Death Penalty Day: Europe underlines its firm opposition to capital punishment
Ahead of the World and European Day against the Death Penalty (10 October), the 47-nation Council of Europe and the 28-member European Union have issued a joint declaration underlining their firm opposition to capital punishment and calling on countries across Europe to move towards abolition.
The declaration from Council of Europe Secretary General Thorbjørn Jagland and the EU’s High Representative for Foreign Affairs and Security Policy, Federica Mogherini, points out that no Council of Europe or EU member states have carried out executions since 1997.
It also calls on those European countries which have not yet done so to ratify two protocols to the European Convention on Human Rights which aim to abolish the death penalty.

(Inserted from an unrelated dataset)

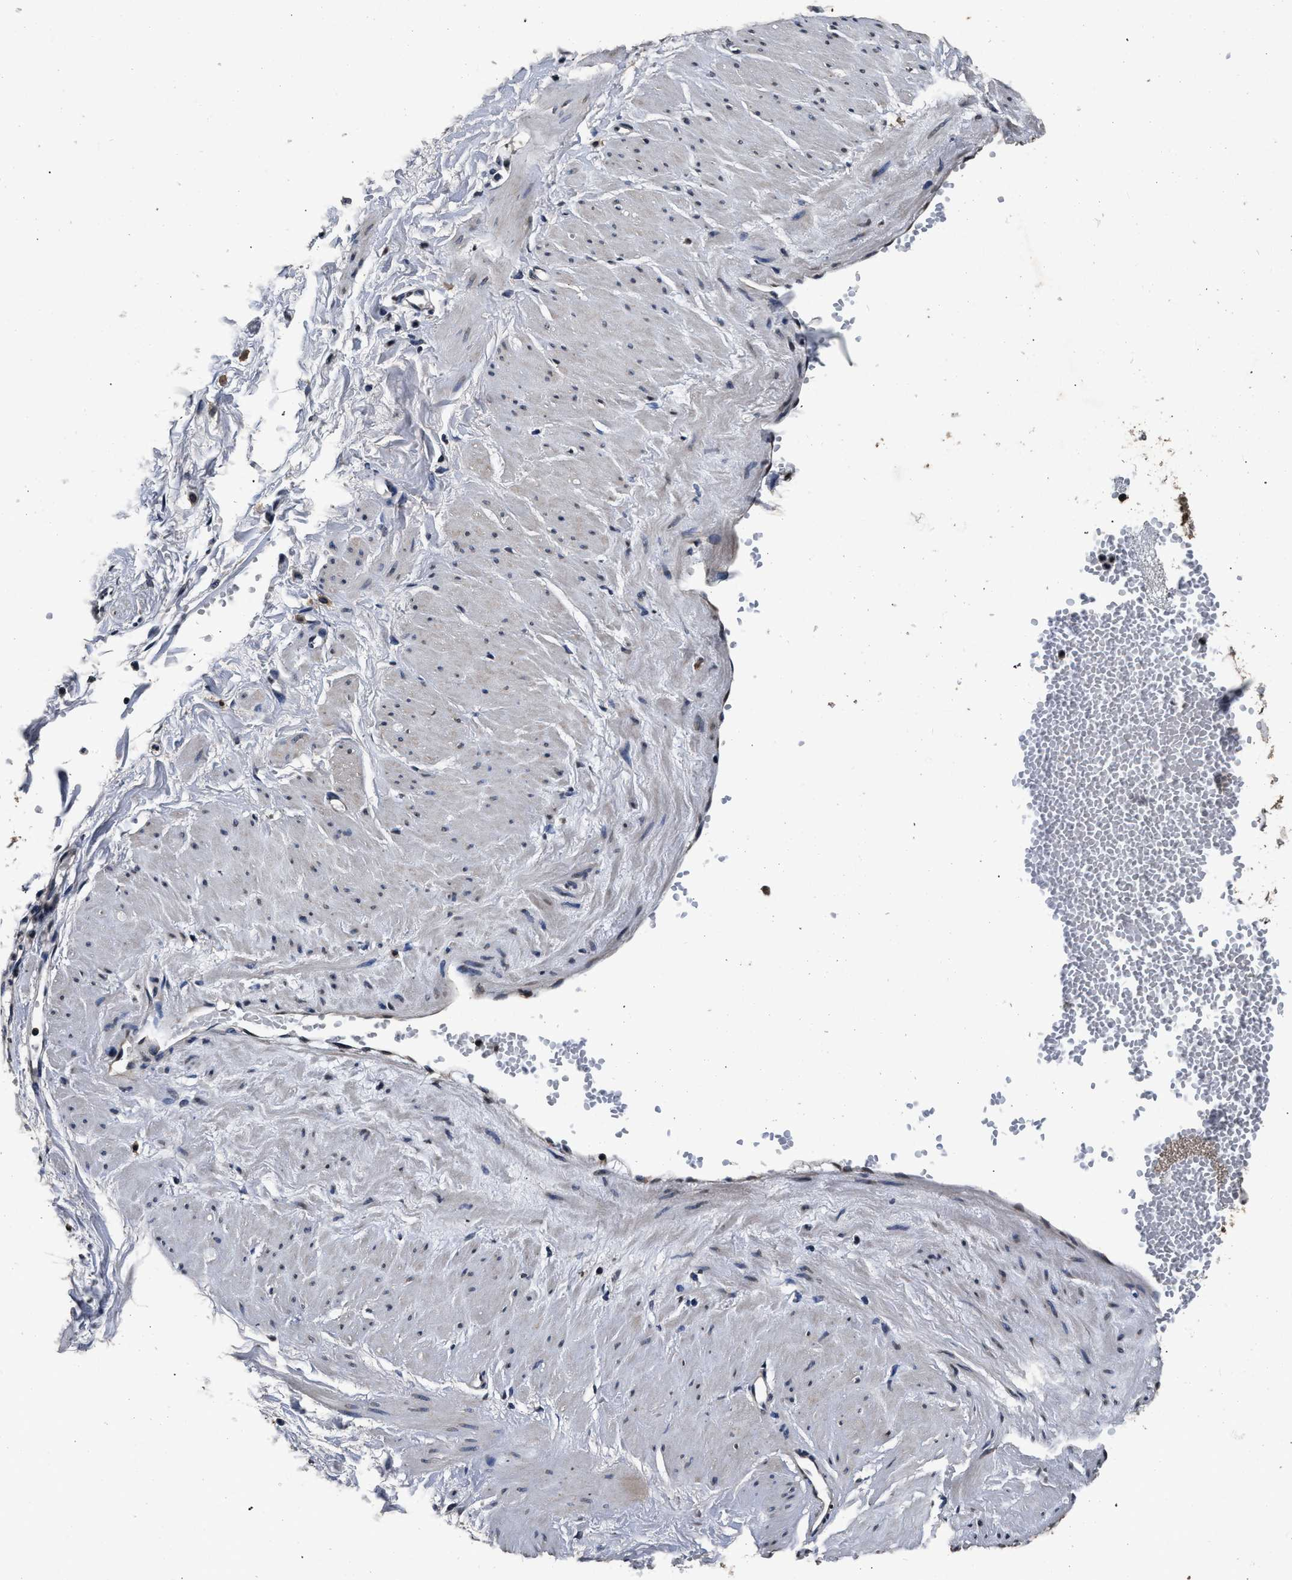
{"staining": {"intensity": "weak", "quantity": "25%-75%", "location": "nuclear"}, "tissue": "adipose tissue", "cell_type": "Adipocytes", "image_type": "normal", "snomed": [{"axis": "morphology", "description": "Normal tissue, NOS"}, {"axis": "topography", "description": "Soft tissue"}], "caption": "Protein expression by IHC shows weak nuclear staining in about 25%-75% of adipocytes in unremarkable adipose tissue. The staining is performed using DAB brown chromogen to label protein expression. The nuclei are counter-stained blue using hematoxylin.", "gene": "CSTF1", "patient": {"sex": "male", "age": 72}}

“On the European and World Day against the Death Penalty, the Council of Europe and the European Union reaffirm their strong opposition to capital punishment. The death penalty is inhuman and degrading treatment, does not have any proven significant deterrent effect, and allows judicial errors to become irreversible and fatal.
No execution has been carried out in our member states for eighteen years. The Council of Europe and the European Union urge all European States to ratify the protocols to the European Convention on Human Rights which aim at the abolition of the death penalty.

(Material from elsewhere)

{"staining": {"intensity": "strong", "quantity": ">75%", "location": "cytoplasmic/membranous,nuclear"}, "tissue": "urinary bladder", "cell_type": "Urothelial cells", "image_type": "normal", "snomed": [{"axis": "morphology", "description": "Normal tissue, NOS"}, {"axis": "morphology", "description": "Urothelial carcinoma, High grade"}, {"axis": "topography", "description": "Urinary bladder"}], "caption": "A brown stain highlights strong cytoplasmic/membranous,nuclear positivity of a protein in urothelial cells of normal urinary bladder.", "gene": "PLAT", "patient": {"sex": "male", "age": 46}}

The Council of Europe and the European Union deplore the continuing use of the death penalty in Belarus. They strongly urge the authorities of Belarus to commute the remaining death sentences and establish without delay a formal moratorium on executions as a first step towards abolition of the death penalty.
The Council of Europe and the European Union note with concern that the number of executions of persons for drug offences has increased during the last year in the few states that apply the death penalty to those offences. Both Organizations are particularly alarmed when this involves the execution of minors, which is contrary to international law. It is all the closer to heart because some European citizens have been executed in 2015 and others are still on death row for drug-related offences.

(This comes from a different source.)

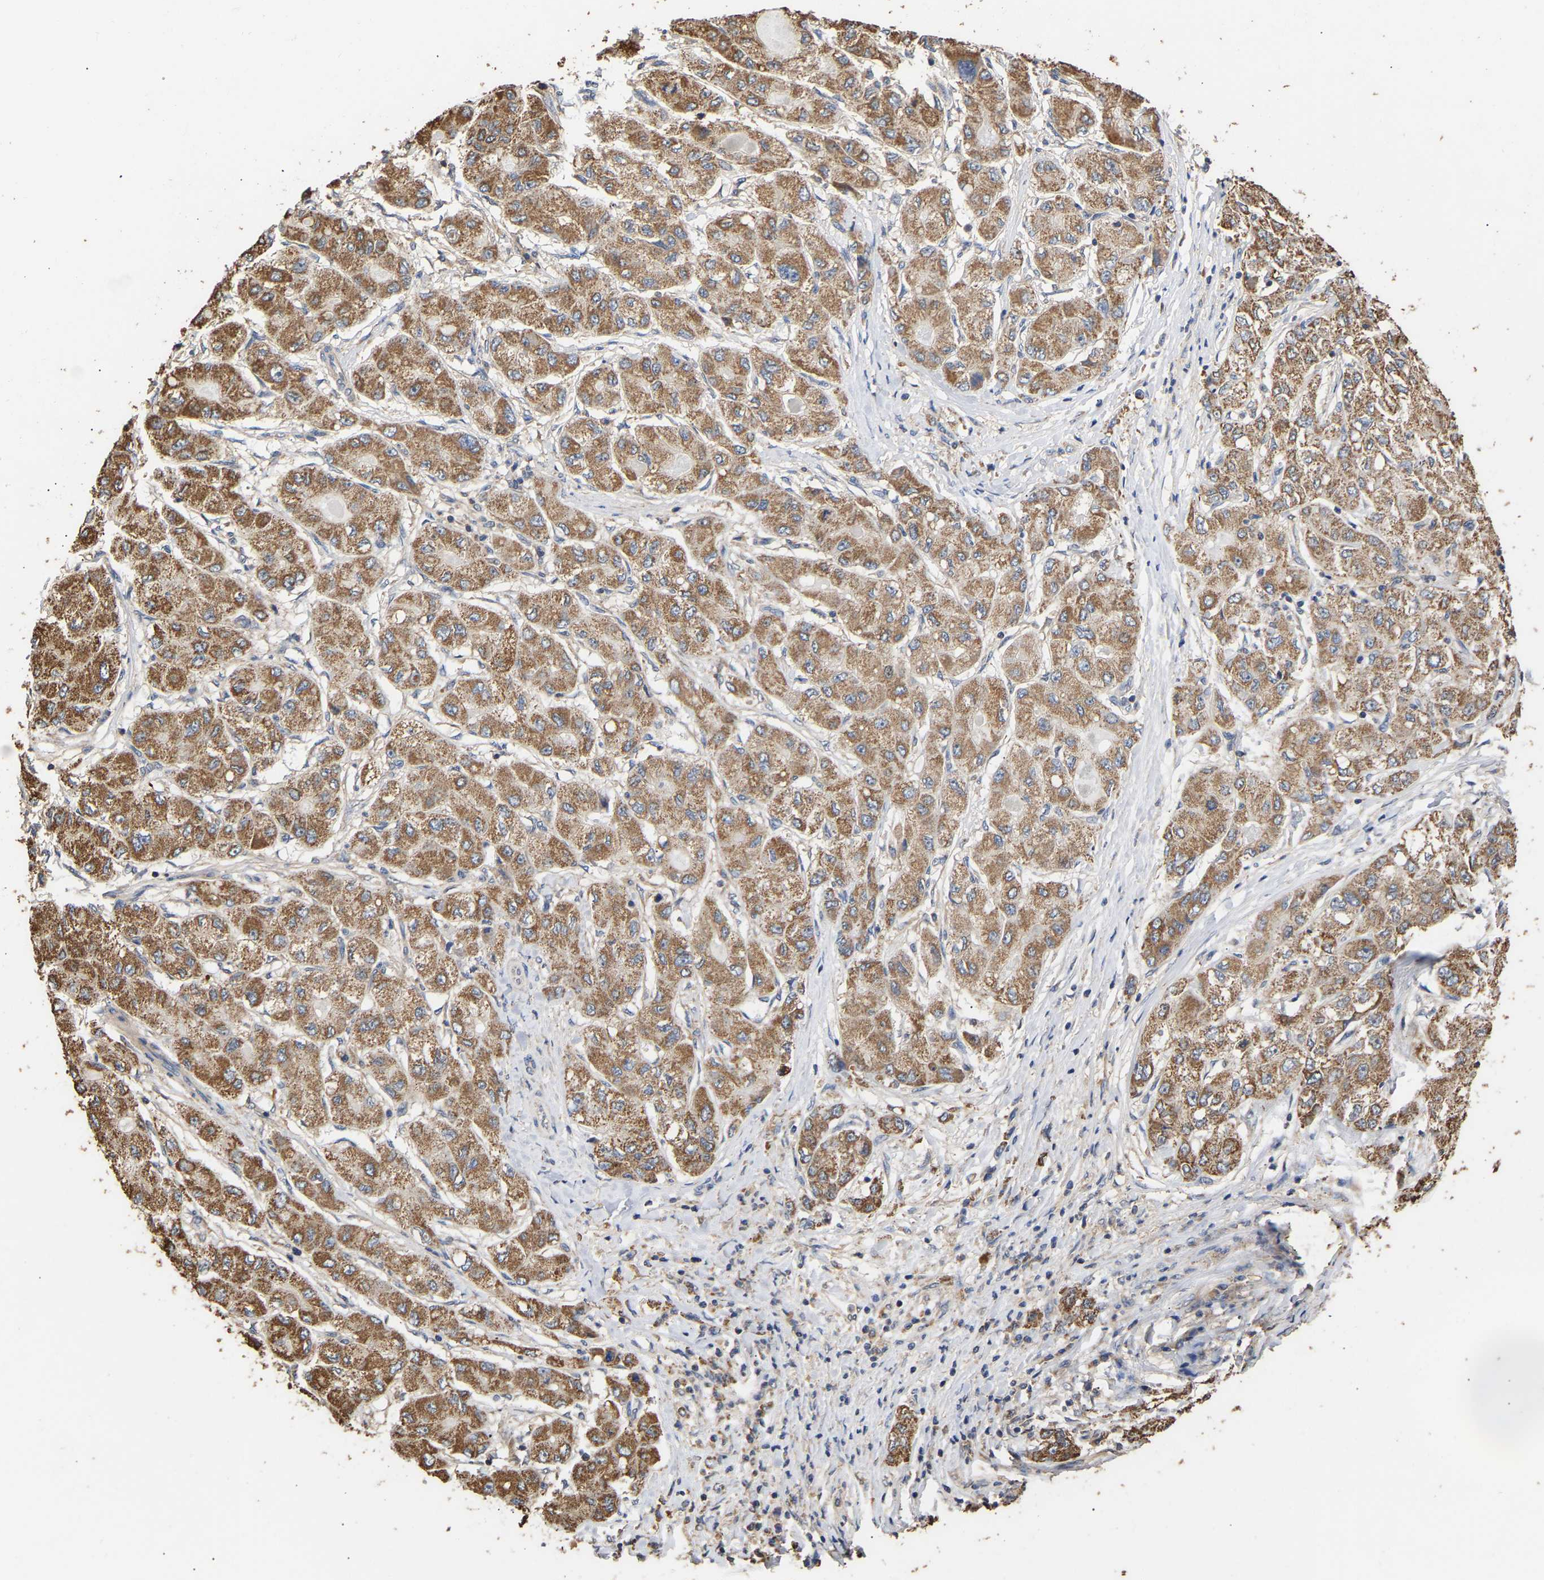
{"staining": {"intensity": "moderate", "quantity": ">75%", "location": "cytoplasmic/membranous"}, "tissue": "liver cancer", "cell_type": "Tumor cells", "image_type": "cancer", "snomed": [{"axis": "morphology", "description": "Carcinoma, Hepatocellular, NOS"}, {"axis": "topography", "description": "Liver"}], "caption": "Liver cancer tissue reveals moderate cytoplasmic/membranous positivity in about >75% of tumor cells", "gene": "ZNF26", "patient": {"sex": "male", "age": 80}}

The Council of Europe and the European Union welcome the Resolution of the United Nations General Assembly on a moratorium on the use of the death penalty adopted on 18 December 2014. With an increasing number of votes in favour of that resolution compared to the previous four resolutions of this kind, and with almost two thirds of countries in the world having abolished the death penalty in either law or practice, there exists now a clear global trend towards the abolition of capital punishment,” is said in a joint Declaration by the European Union High Representative for Foreign Affairs and Security Policy, Federica Mogherini, and the Secretary General of the Council of Europe, Thorbjørn Jagland.